Network operational goals are defined at specific levels by the operator. Typically, business goals are transferred into specific operational directives for effective achievement of network priorities. For example, a well-established operator could potentially look for capacity and quality over coverage. For such network goals adding more sites and reducing interference are the obvious step. Observing the current KPIs and optimizing the network towards the needed trait until GM (as specified in Equation 1) is close to zero is referred to as trait progress.

2.3 Stochastic Algorithm Bias

Different stochastic algorithms (e.g., Supervised-Regression/Classification, Unsupervised-ML/AI algorithms) have their validation scores. They are briefly discussed in Table 1.

These validation scores indicate that stochastic algorithms could potentially make malicious proposals (false positive, false negative), and this needs to be considered as part of the algorithm’s measurement.

2.4 External Factors

Urban areas have high rise buildings, rural areas have subscribers distributed across longer distances, and sub-urban has less high rise, sparse homes/offices. This kind of topography (urban, rural, and suburban) has different radio propagation characteristics. Additionally, vegetation in the area, water bodies, and elevation of land have an impact on radio signal attenuation. These dimensions bring different measurements for the same events, such as mobility, throughput, and latency. It is critical to measure the same events differently based on external factors.

2.5 Infrastructure Effectiveness

An autonomous function can be executed aligning to different architectures. SDN and O-RAN are two different architectures for core network (also cloud data centre) and radio nodes, respectively. Intentions are similar, and so far, their target network elements are different. In the case of SDN, the focus is on core network elements and data centers in the cloud. The focus of O-RAN is moving away from all in one Radio Access Network (RAN) equipment to hardware, software that can be easily procured from several commodity vendors and integrated at ease by a network operator [12]. An autonomous network function can be deployed on O-RAN RIC (RAN Intelligent Controller) or SDN’s Network Applications at the management plane layer. [13]

Running an autonomous network function with limited time and space complexity is very important for its effectiveness. The architecture and the way autonomous function uses the memory, CPU, and storage for accomplishing the use case determines the effectiveness of autonomous network functions.
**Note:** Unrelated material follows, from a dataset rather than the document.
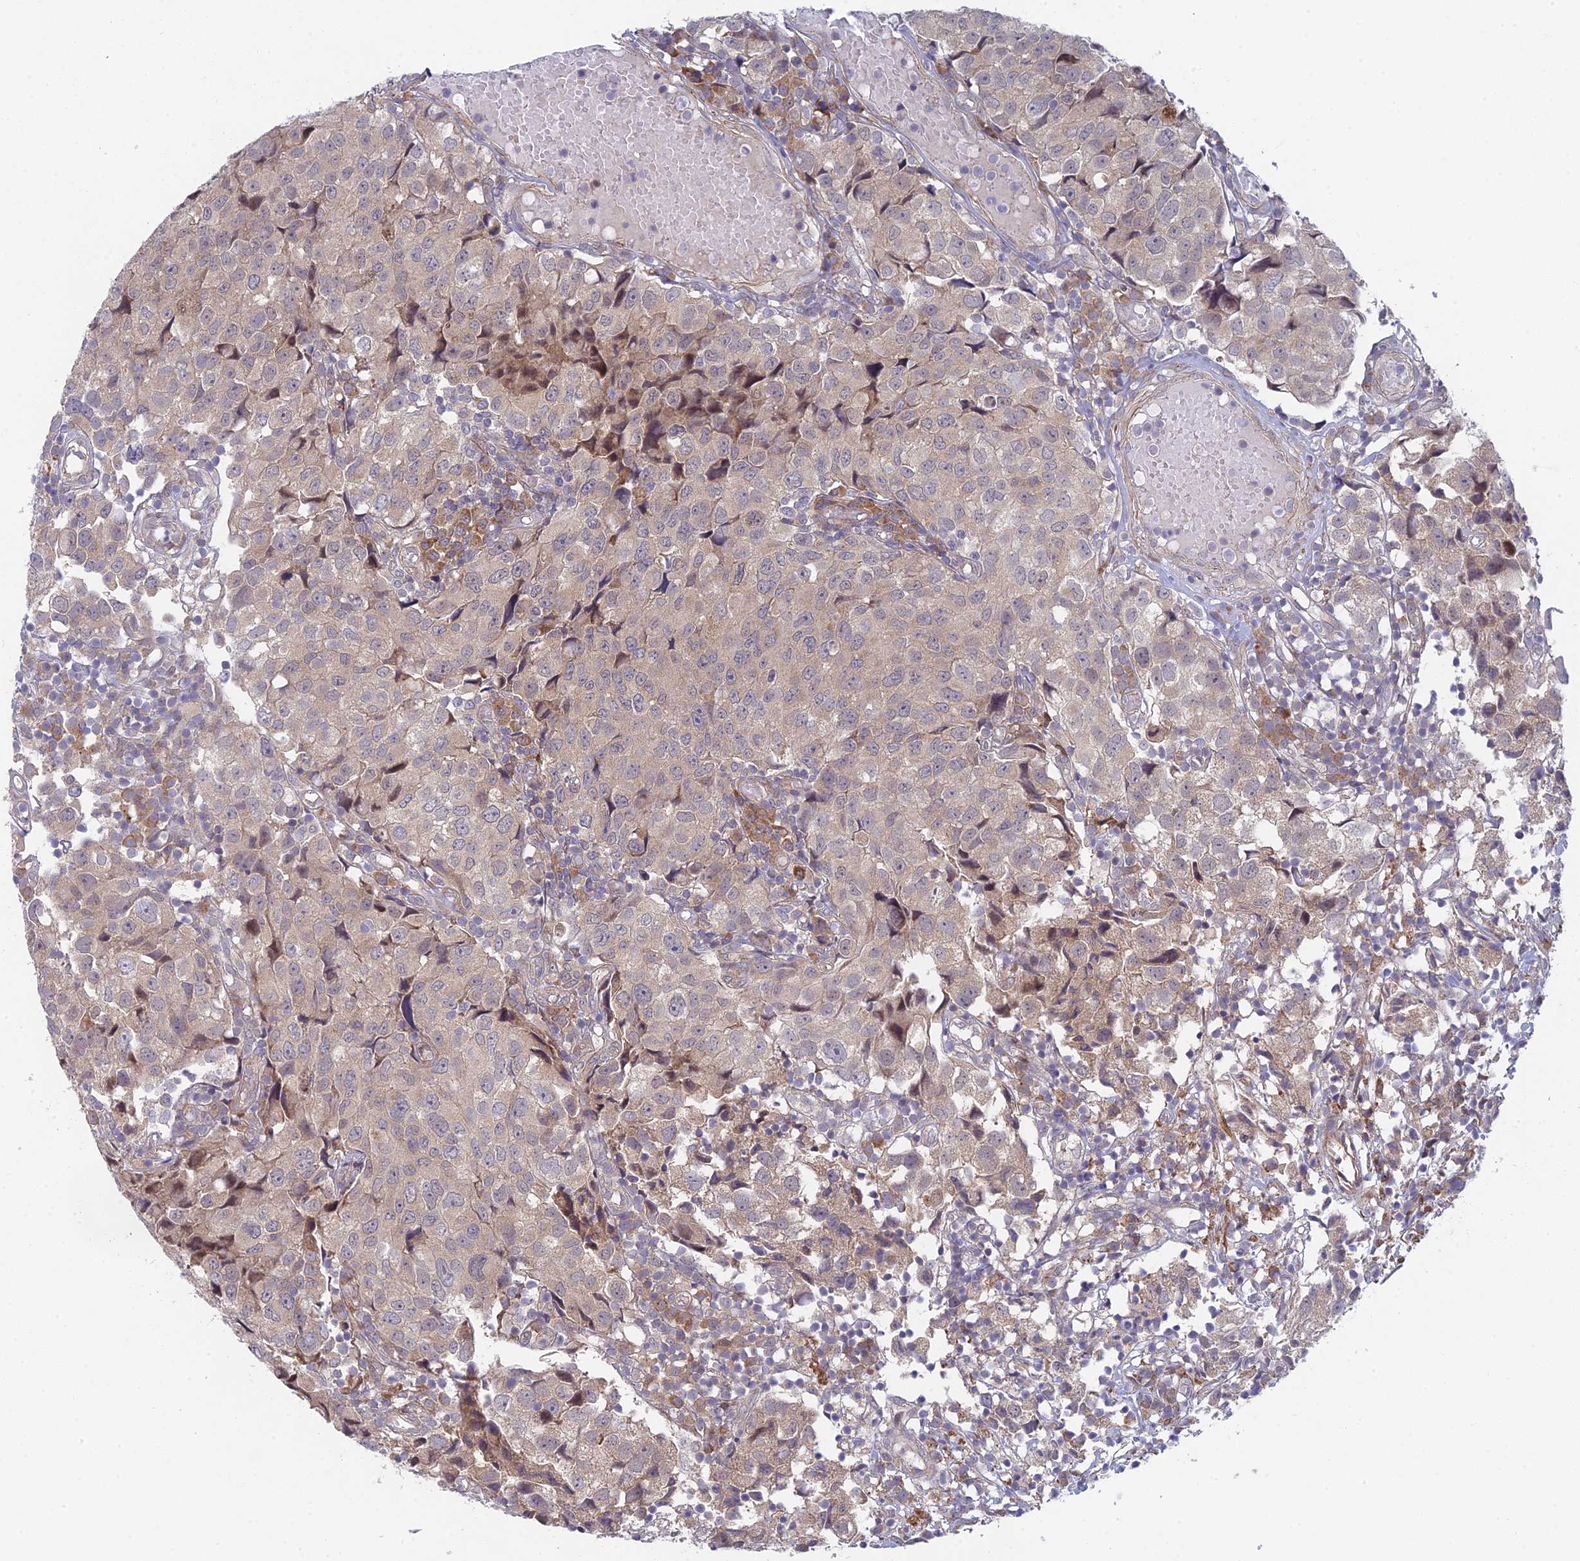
{"staining": {"intensity": "weak", "quantity": "<25%", "location": "cytoplasmic/membranous"}, "tissue": "urothelial cancer", "cell_type": "Tumor cells", "image_type": "cancer", "snomed": [{"axis": "morphology", "description": "Urothelial carcinoma, High grade"}, {"axis": "topography", "description": "Urinary bladder"}], "caption": "High power microscopy micrograph of an immunohistochemistry (IHC) photomicrograph of urothelial carcinoma (high-grade), revealing no significant staining in tumor cells.", "gene": "INCA1", "patient": {"sex": "female", "age": 75}}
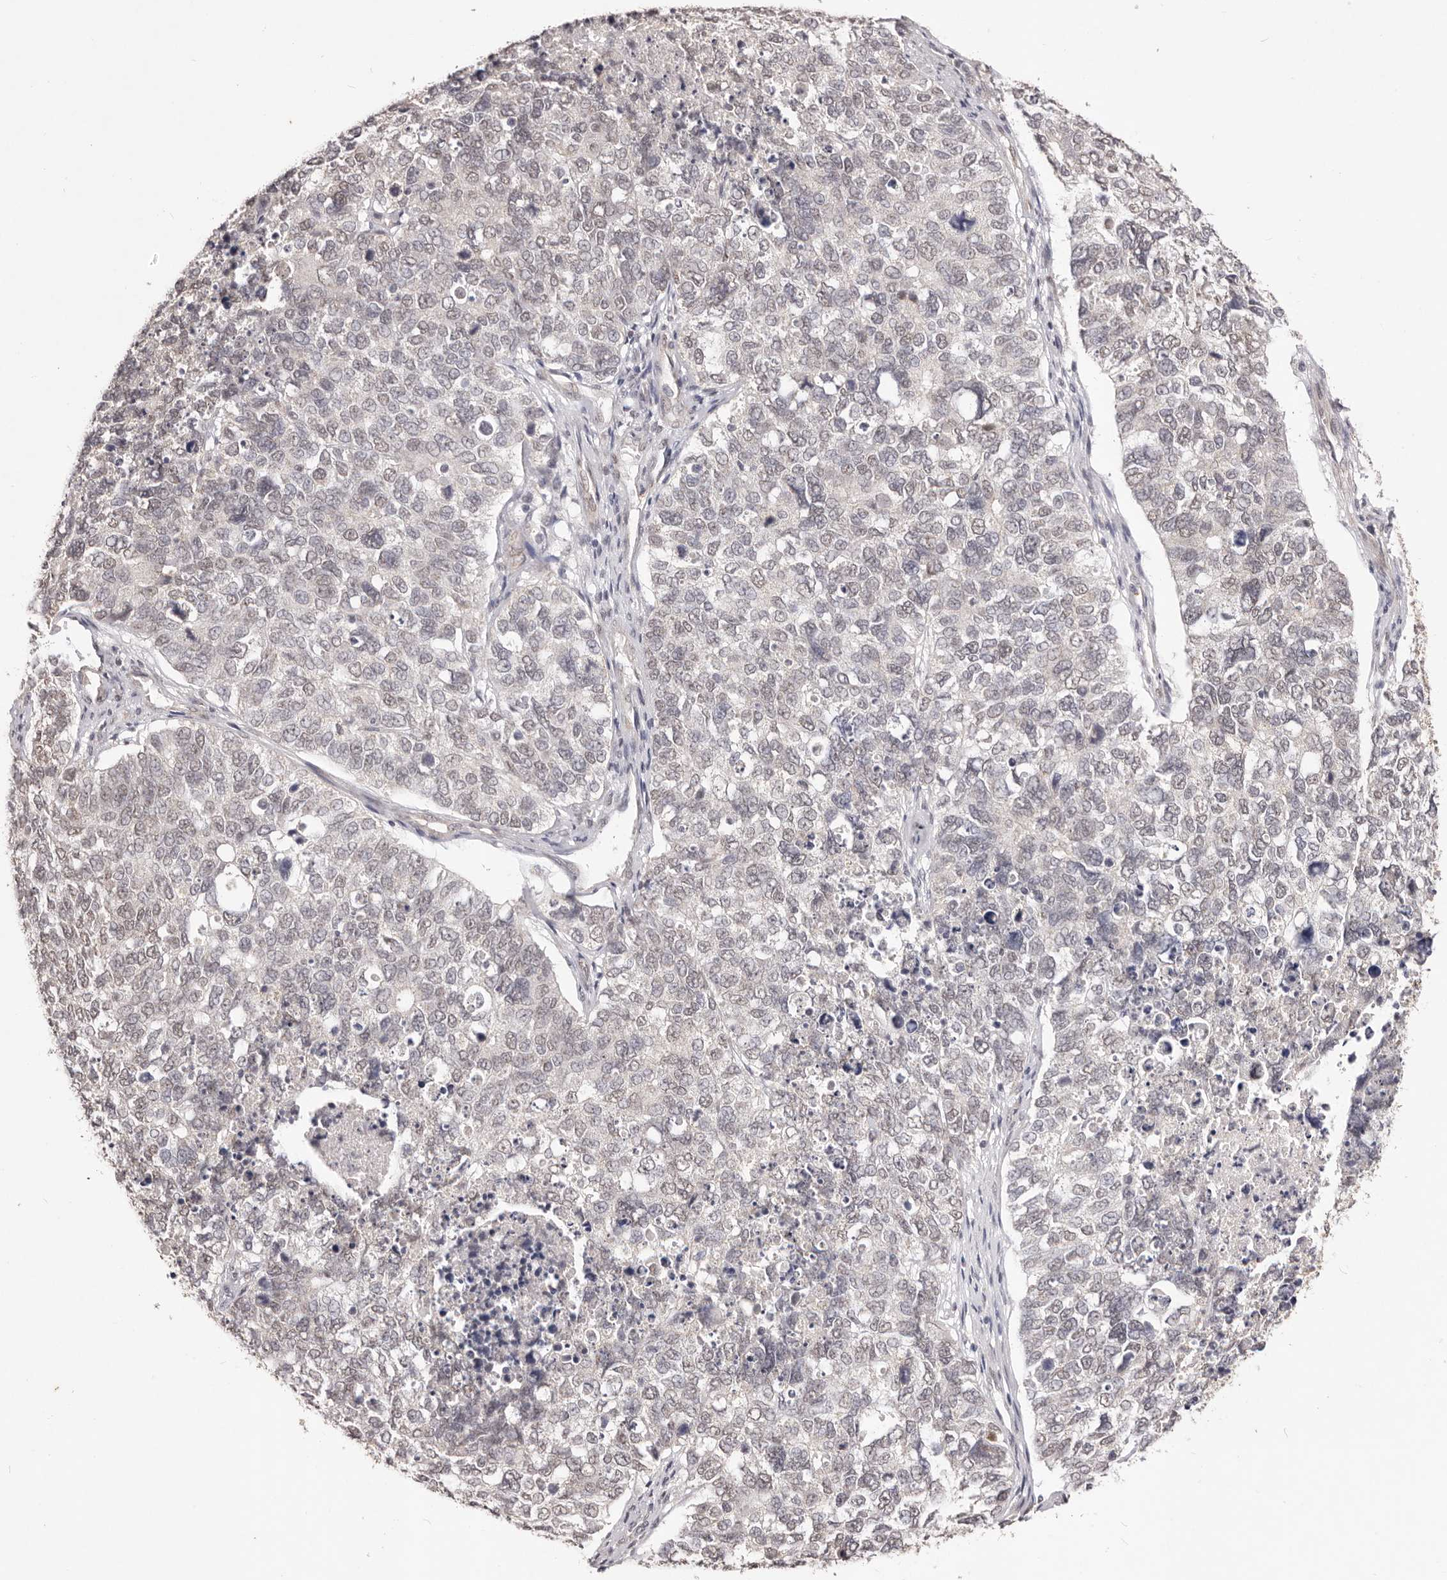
{"staining": {"intensity": "weak", "quantity": "<25%", "location": "nuclear"}, "tissue": "cervical cancer", "cell_type": "Tumor cells", "image_type": "cancer", "snomed": [{"axis": "morphology", "description": "Squamous cell carcinoma, NOS"}, {"axis": "topography", "description": "Cervix"}], "caption": "An image of cervical squamous cell carcinoma stained for a protein displays no brown staining in tumor cells.", "gene": "RPS6KA5", "patient": {"sex": "female", "age": 63}}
Key entities within architecture are

1. How modular are the autonomous network functions deployed?

2. How are the dependencies segregated? e.g., Is multiple functions share the same library or segregated with right namespace (such as containers).

All the above factors must be measured for the effectiveness of an autonomous network function.

3 Scale of Measurements for Autonomous network Function

As described in Section 2, every factor needs to be considered for measuring the effectiveness of an autonomous network function. The unit of measurement for each factor is different and can be generalized only as a scale factor.

Generally, such diverse units of scale are compared in the medical field like Glasgow Coma Scale (GCS), Apgar score (AS), and Gleason grading system (GGS). Such scales consider several factors of human sensory and other respiratory systems. Further, this paper proposes to use such a scale of measurement for measuring the effectiveness of autonomous network functions.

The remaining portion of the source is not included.